## AIM
Duplicate the stretch from "Person-based algorithms, which" through "into future predictions." in the post on algorithmic bias and policing, word for word.
start EXCERPT TO READ
Anti-racism, algorithmic bias, and policing: a brief introduction
This post originally appeared on Medium.
Recently I’ve been interested in various questions relating to anti-racism, algorithmic bias, and policing.
What does anti-racist policing look like?
What do we mean by algorithmic bias and algorithmic fairness?
How can data science and machine learning practitioners ensure they are being anti-racist in their work?
Traditionally the purpose of policing has been to ensure the everyday safety of the general public. Often this has involved police forces responding to reports of suspected criminal activity. However, we may be entering a new age of policing. New technologies, including traditional data analysis as well as what might be called machine learning or AI, allow police forces to make predictions about suspected criminal activity that have not been possible until now.
We may be in a period of time where new technological developments have advanced at a faster rate than that of the regulation necessary in order to ensure the use of these technologies is safe. I think of this as the ‘safety gap’ or the ‘accountability gap’.
I hope to answer these questions relating to anti-racism, algorithmic bias, and policing, and introduce you to thinking about these issues relating to safety and accountability, using a few recent examples.
In July, MIT Technology Review published an article titled “Predictive policing algorithms are racist. They need to be dismantled.”
This article tells the story of an activist turned founder called Yeshimabeit Milner, who co-founded Data for Black Lives in 2017 to fight back against bias in the criminal justice system, and to dismantle the so-called school-to-prison pipeline.
Milner’s focus is on predictive policing tools and abuse of data by police forces.
According to the article, there are two broad types of predictive policing algorithm.
Location-based algorithms, which work by using places, events, historical crime rates, weather conditions, to create a crime ‘weather forecast’, e.g. PredPol, used by dozens of city police forces in the US.
Person-based algorithms, which work by using age, gender, marital status, history of substance abuse, criminal record, to predict if a person has a high chance of being involved in future criminal activity, e.g. a tool called COMPAS, used by jurisdictions to help make decisions about pretrial release and sentencing, which issues a statistical score between 1 and 10 to quantify how likely a person is to be rearrested if released.
There are a number of general problems with using predictive algorithms that these tools have to try to overcome. For example, naive predictive algorithms are easily skewed by arrest rates.
If a social group, for example, young Black men in the US, have systematically higher rates of arrest, even if this is biased to begin with, then using that biased data to train a predictive model ‘bakes in’ that bias into future predictions.
From the article:
Though by law the algorithms do not use race as a predictor, other variables, such as socioeconomic background, education, and zip code, act as proxies. Even without explicitly considering race, these tools are racist.
Another problem is the training data: some models were trained on non-representative samples of the population, for example, white-majority areas in Canada. Applying inferences learned from these samples to the general population can be problematic.
From the article:
Static 99, a tool designed to predict recidivism among sex offenders, was trained in Canada, where only around 3% of the population is Black compared with 12% in the US. Several other tools used in the US were developed in Europe, where 2% of the population is Black. Because of the differences in socioeconomic conditions between countries and populations, the tools are likely to be less accurate in places where they were not trained.
Why is there a push towards the use of these tools?
There are many possible reasons, including budget cuts, and the belief that they are more objective than humans at predicting future criminal activity.
end EXCERPT TO READ
start GIVEN INFORMATION
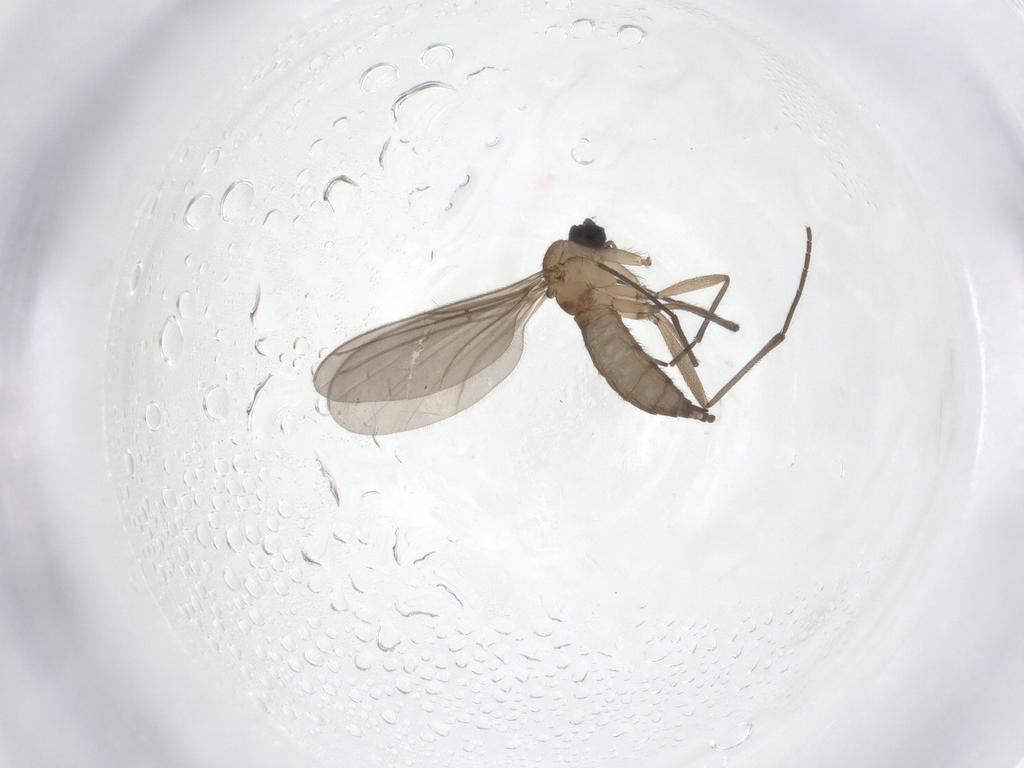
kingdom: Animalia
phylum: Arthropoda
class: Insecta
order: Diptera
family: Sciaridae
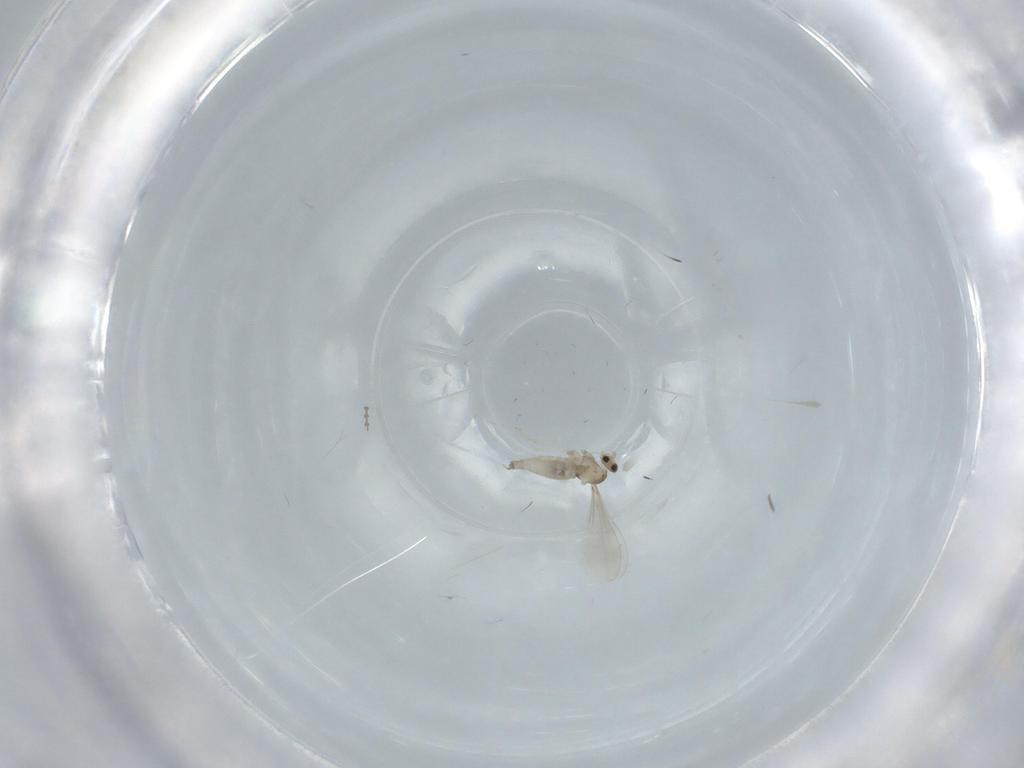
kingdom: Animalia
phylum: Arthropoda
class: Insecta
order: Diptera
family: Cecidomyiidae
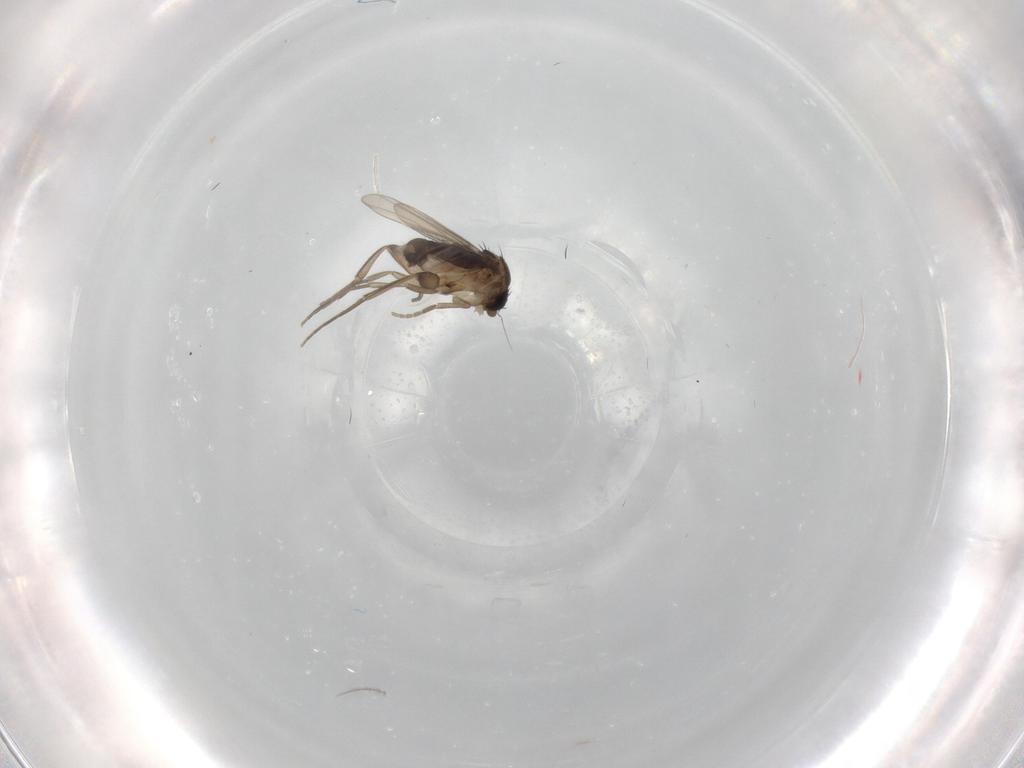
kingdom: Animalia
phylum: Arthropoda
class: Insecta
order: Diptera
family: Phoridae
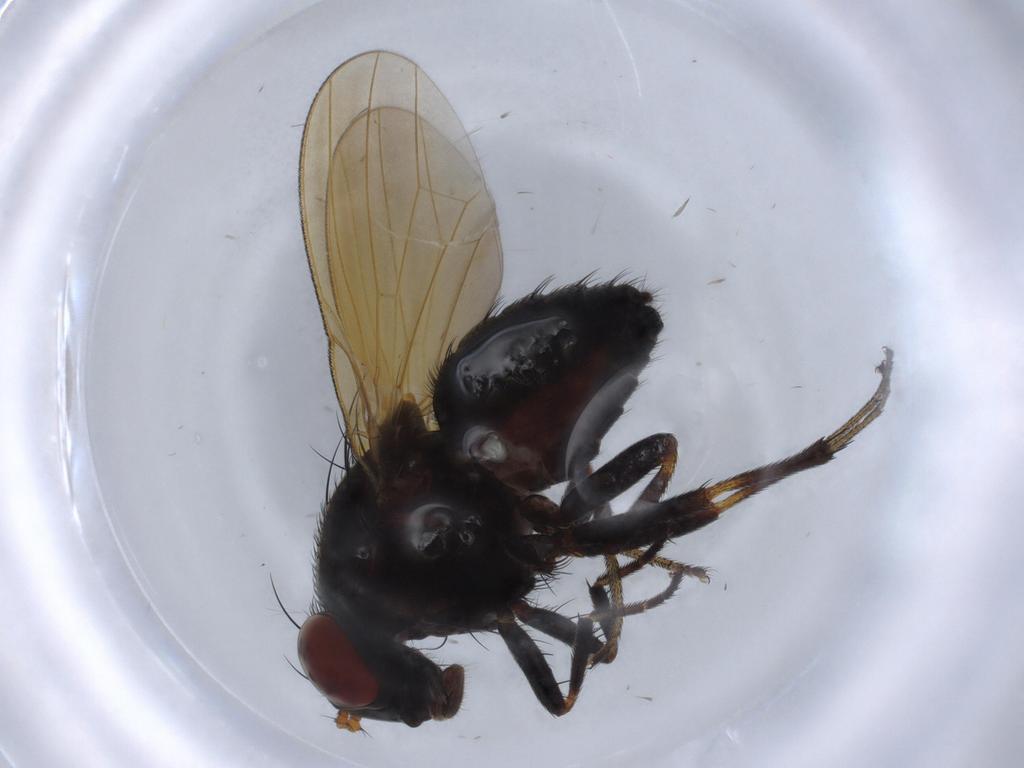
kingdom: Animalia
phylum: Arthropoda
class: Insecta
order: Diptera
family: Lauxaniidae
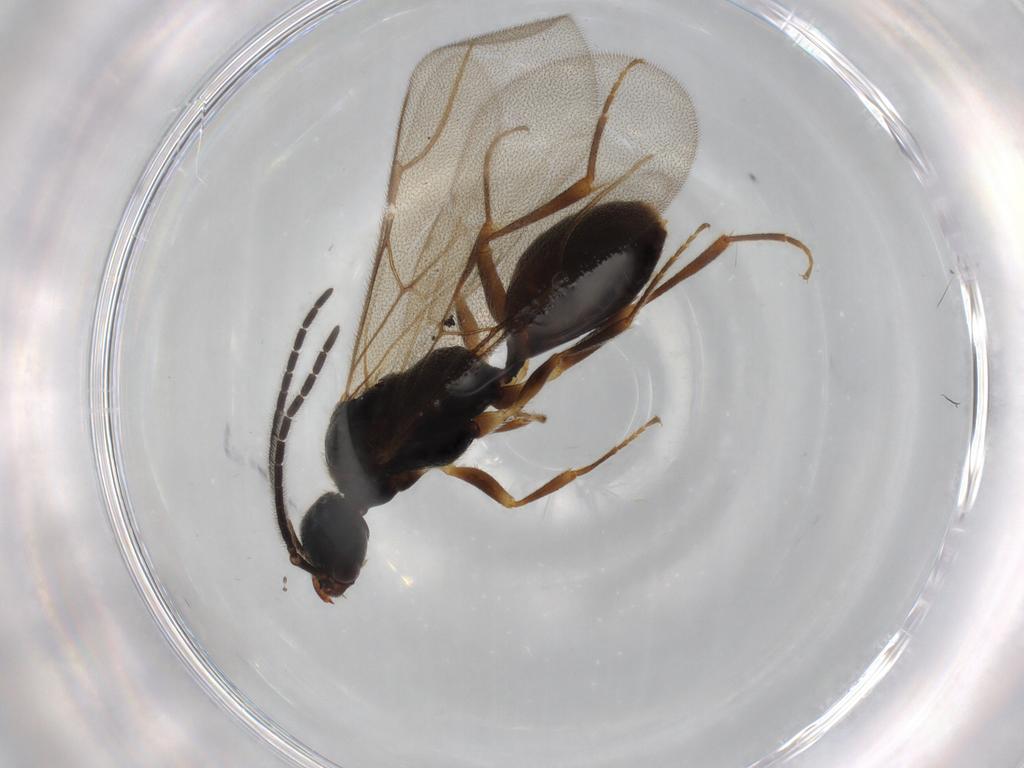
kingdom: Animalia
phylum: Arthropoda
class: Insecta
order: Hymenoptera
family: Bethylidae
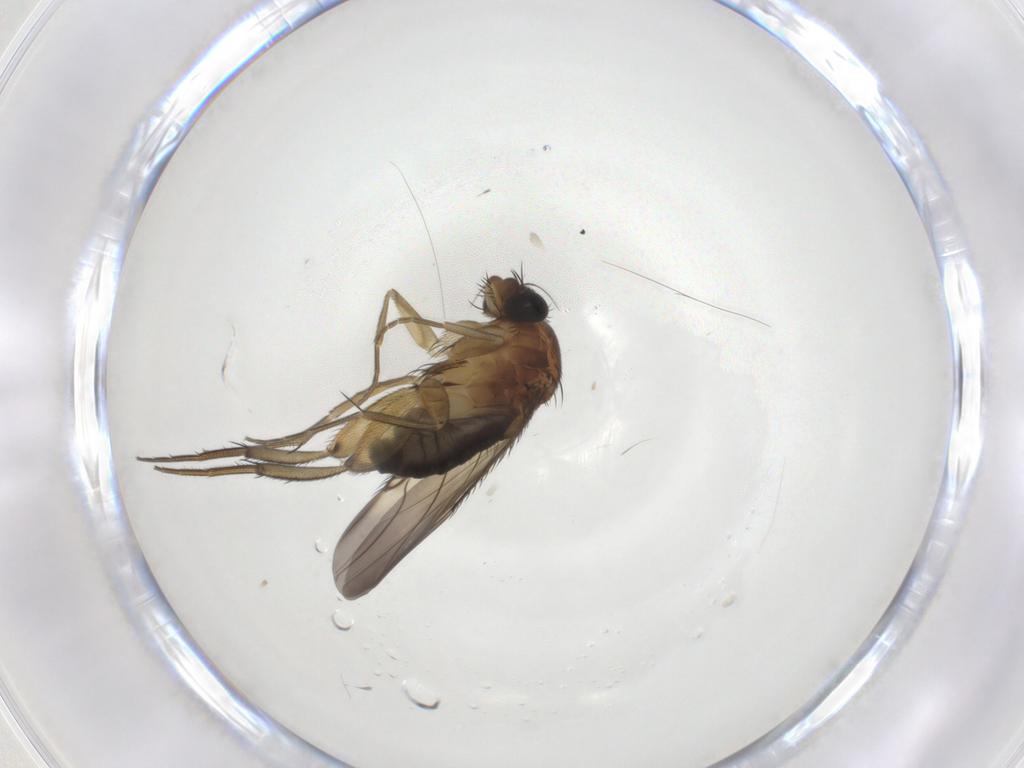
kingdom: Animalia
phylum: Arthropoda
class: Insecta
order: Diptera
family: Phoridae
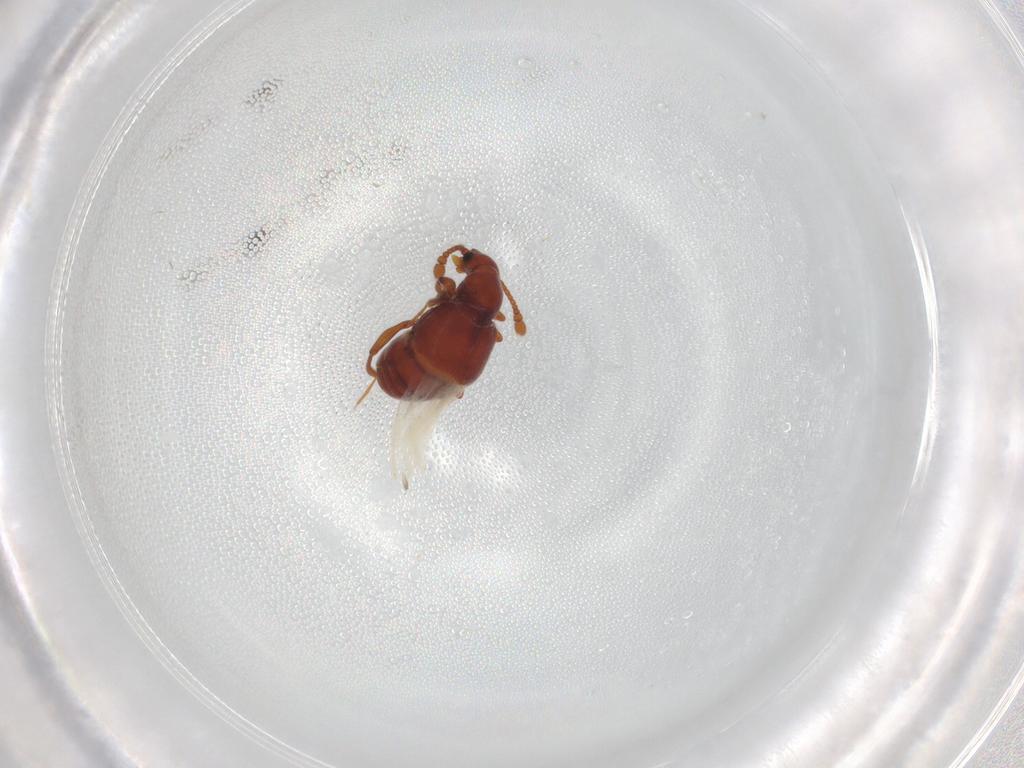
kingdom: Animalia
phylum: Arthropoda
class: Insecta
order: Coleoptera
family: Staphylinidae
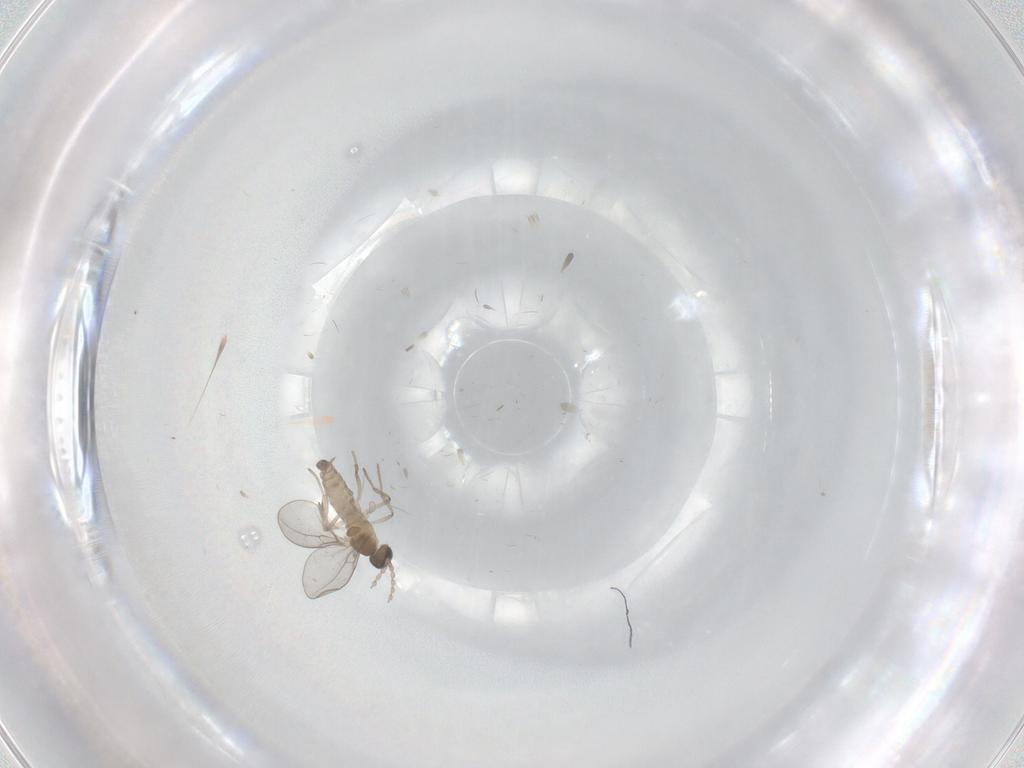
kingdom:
end GIVEN INFORMATION
## RESULT FOR THIS TASK
Person-based algorithms, which work by using age, gender, marital status, history of substance abuse, criminal record, to predict if a person has a high chance of being involved in future criminal activity, e.g. a tool called COMPAS, used by jurisdictions to help make decisions about pretrial release and sentencing, which issues a statistical score between 1 and 10 to quantify how likely a person is to be rearrested if released.
There are a number of general problems with using predictive algorithms that these tools have to try to overcome. For example, naive predictive algorithms are easily skewed by arrest rates.
If a social group, for example, young Black men in the US, have systematically higher rates of arrest, even if this is biased to begin with, then using that biased data to train a predictive model ‘bakes in’ that bias into future predictions.